## Begin DOCUMENT EXTRACT

Any suggestions to getting this working? Thanks!
This gives a lag of 0 and of 1.
library(zoo)
a <- ts(11:13)
lags <- -(0:1)
a.lag <- as.ts(lag(as.zoo(a), lags))
Now a.lag is this:
> a.lag
Time Series:
Start = 1
End = 4
Frequency = 1
lag0 lag-1
1 11 NA
2 12 11
3 13 12
4 NA 13
If you don't want the NA entries then use: as.ts(na.omit(lag(as.zoo(a), lags))) .
Based on #Joshua Ulrich answer.
I thinkd embed is the correct answer but you get the vectors in the other way around. I mean using embed you'll get the lagged series not in the proper order, see the following
lagged <- embed(a,4)

## End DOCUMENT EXTRACT

## STATED EXERCISE A
In the R lag thread, what start and end values does the printed a.lag series show?
## STATED EXERCISE B
List every function called on the line of the R lag thread that assigns a value to a.lag.
## STATED EXERCISE C
Quote the stretch of the R lag thread from "a.lag <- as.ts(lag(as.zoo(a), lags))" through "as.ts(na.omit(lag(as.zoo(a), lags))) .".
The rows are separate material, unrelated to the R lag thread.

## Begin GIVEN DATA

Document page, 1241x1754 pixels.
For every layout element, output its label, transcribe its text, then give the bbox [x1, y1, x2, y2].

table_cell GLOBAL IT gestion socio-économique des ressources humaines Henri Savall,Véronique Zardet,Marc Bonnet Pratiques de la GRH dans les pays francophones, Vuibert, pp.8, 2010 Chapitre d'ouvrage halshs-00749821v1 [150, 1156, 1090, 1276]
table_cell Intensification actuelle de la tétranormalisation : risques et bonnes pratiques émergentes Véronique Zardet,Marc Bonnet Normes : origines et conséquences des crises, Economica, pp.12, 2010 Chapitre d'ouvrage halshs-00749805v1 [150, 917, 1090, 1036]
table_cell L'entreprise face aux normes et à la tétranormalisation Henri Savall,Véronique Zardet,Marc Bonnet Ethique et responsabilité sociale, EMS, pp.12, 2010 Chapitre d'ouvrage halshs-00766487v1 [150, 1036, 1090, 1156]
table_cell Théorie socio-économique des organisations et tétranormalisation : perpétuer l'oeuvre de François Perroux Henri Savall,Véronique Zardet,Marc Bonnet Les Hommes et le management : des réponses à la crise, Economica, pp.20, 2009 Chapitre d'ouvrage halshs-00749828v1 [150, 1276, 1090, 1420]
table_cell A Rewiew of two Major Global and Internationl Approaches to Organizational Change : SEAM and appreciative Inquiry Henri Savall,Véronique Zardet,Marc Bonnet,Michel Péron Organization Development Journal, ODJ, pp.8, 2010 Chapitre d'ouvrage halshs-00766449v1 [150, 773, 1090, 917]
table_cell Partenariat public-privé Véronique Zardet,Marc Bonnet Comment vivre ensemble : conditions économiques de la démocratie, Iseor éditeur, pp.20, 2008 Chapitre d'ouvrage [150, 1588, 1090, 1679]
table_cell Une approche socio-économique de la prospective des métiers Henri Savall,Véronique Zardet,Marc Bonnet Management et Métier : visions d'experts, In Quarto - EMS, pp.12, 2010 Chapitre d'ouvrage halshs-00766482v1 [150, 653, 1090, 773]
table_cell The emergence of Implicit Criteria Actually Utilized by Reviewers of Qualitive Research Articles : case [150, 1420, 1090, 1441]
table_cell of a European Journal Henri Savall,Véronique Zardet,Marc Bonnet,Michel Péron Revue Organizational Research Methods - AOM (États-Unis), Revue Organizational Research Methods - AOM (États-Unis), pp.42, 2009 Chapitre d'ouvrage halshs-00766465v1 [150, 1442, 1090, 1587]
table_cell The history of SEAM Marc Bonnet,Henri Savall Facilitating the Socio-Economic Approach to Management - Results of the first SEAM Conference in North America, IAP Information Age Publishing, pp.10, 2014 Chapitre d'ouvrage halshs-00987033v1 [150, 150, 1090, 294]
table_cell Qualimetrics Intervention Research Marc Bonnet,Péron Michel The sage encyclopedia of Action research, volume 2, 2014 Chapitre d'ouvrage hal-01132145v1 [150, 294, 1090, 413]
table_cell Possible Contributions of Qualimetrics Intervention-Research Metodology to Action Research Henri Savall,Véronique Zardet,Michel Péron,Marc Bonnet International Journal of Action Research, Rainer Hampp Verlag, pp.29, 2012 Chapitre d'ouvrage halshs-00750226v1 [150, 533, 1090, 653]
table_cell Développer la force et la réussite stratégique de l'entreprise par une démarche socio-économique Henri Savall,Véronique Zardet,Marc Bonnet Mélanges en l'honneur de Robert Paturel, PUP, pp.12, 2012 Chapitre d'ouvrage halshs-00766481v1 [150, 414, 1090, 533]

## End GIVEN DATA

## EXERCISE OUTPUT A
Start = 1 and End = 4.

## EXERCISE OUTPUT B
as.ts, lag, as.zoo

## EXERCISE OUTPUT C
a.lag <- as.ts(lag(as.zoo(a), lags))
Now a.lag is this:
> a.lag
Time Series:
Start = 1
End = 4
Frequency = 1
lag0 lag-1
1 11 NA
2 12 11
3 13 12
4 NA 13
If you don't want the NA entries then use: as.ts(na.omit(lag(as.zoo(a), lags))) .